Questioning Mozilla's Plans For HTML5 Video
AberBeta writes with this excerpt from OSNews:
"We're on the verge of a serious evolution on the web. Right now, the common way to include video on the web is by use of Flash, a closed-source technology. The answer to this is the HTML5 video tag, which allows you to embed video into HTML pages without the use of Flash or any other non-HTML technology; combined with open video codecs, this could provide the perfect opportunity to further open up and standardize the web. Sadly, not even Mozilla itself really seems to understand what it is supposed to do with the video tag, and actually advocates the use of JavaScript to implement it. Kroc Camen, OSNews editor, is very involved in making/keeping the web open, and has written an open letter to Mozilla in which he urges them not to use JavaScript for HTML video."
The last time Mozilla added support for a tag that had some automatic animated behavior, the browser was still called Netscape and the tag was universally reviled. I hope they don't blink again.
But that said, does anyone really think video is a good idea? It's hard enough to get users to install the correct codecs to play back movies now. At least with FLV you've got a pretty standard platform which almost everyone already has installed. Adobe, for all their fuckups, has done a good job with Flash.

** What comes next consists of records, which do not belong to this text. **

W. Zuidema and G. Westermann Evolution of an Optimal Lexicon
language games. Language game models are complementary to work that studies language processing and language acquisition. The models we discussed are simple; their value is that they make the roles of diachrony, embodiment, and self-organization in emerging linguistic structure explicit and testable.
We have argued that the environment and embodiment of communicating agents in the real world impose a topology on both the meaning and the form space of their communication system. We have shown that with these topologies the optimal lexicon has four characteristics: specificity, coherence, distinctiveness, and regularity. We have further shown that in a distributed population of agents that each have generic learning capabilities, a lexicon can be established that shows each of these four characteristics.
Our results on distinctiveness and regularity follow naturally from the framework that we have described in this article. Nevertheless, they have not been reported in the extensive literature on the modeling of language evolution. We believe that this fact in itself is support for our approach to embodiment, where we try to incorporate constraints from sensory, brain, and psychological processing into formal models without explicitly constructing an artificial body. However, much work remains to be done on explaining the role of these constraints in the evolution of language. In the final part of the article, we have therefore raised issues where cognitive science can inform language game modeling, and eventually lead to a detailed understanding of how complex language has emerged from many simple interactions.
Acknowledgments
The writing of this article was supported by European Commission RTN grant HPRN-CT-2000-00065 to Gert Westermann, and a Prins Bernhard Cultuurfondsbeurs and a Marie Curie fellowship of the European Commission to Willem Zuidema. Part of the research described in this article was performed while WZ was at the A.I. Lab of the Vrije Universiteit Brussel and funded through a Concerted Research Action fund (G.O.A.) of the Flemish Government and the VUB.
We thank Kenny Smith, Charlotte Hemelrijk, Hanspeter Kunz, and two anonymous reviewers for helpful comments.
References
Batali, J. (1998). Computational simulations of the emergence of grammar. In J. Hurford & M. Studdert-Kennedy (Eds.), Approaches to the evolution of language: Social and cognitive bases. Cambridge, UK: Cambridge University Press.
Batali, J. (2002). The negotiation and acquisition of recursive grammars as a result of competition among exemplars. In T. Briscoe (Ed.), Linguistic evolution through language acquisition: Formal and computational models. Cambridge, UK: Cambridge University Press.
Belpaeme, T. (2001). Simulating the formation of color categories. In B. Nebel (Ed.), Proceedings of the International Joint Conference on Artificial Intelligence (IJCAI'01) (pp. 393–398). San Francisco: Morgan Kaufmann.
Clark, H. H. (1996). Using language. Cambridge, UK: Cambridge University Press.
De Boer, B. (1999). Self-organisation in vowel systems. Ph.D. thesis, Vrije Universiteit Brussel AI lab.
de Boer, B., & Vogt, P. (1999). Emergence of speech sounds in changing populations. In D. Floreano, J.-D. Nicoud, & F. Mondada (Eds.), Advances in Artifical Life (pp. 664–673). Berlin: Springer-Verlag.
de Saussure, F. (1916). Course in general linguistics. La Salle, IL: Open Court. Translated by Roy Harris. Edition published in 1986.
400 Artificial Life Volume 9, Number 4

Quicktime, OTOH, is not quite as accepted. And WMV, for whatever reason, is rejected by many users out of hand.
So are we going to require browsers to install with codec packs? What are the distribution formalities required for that kind of thing? It sounds like a giant ball of baling wire stuck in a thresher. I'm tempted to let it alone.
A lot of video producers like to rely on the fact that Flash makes it difficult to download videos to your hard drive. I wonder how they'd react if a major online video provider were to provide its content through a less restrictive method such as the video tag.
"In prison you just have to shut your eyes and take it. Here you have to shut your eyes and give it."
Some random Mozilla Hacks (note the word Hacks) blogger posts some code that web developers can use to implement HTML5 video (which does not use javascript, contrary to the implications in this article and summary?) and also provide a fallback path for non-HTML5 Video browsers (IE, Opera, etc). Their particular method of providing the fallback code uses javascript to determine browser capability, and uses Flash if HTML5 Video is not there.
Why is this upsetting to anyone? The implication from the summary is this is a less "open" way to do it, but last I checked Javascript/ECMAScript is a standard that all browsers implement already.
I cannot fathom why anyone would be so upset by some blogger providing JS-implemented video fallback implementations.
The video tag should be run by plugins, they would need to conform to a single standard interface. PLay/Stop/Pause/etc. The key would be having two mechanisms for display, a method which returns a pixmap (so that it would work with X Forwarding) and a version that was accelerated.
the PLay/Stop/Pause interface would be entirely part of the DOM.
HTML is the content, CSS is the way to display the HTML content and Javascript is the way to interact with it all.
this could provide the perfect opportunity to further open up and standardize the web.
Innovation and standards often pull in opposite directions.
There are always cracks in the façade. Opportunities for the entrepreneur. The committee moves too damn slow.
I don't think the geek imagined the web evolving as it has - into communities like MySpace, Twitter, and so on.
It would be easy to imagine Windows media and gaming coalescing around portals like Windows Live! and Steam.
By the time the geek standardizes the hell out of the web the real action will have moved elsewhere.
But to allow that at reasonable conditions, the codec should be Free. The codec proposed for this purpose is Ogg Theora/Vorbis, an OSS codec build specifically trying not to use any patented technology.
Unfortunately, Theora still needs twice the bitrate as H.264 to deliver the same quality, even with the "Thusnelda" rewrite of the encoder. It's not like Vorbis, which surpassed MP3's rate-distortion curve early on. Using Theora for video to avoid H.264 patent problems is like using IMA ADPCM for audio to avoid MP3 patent problems. Google would probably stick to H.264 for YouTube because the bandwidth cost outweighs the royalty cost of having H.264 support in Chrome.
Thusnelda is noticeably better than H.263 (which is what YouTube used to use)
Exactly: used to use. Since then, YouTube serves HQ and HD videos in H.264.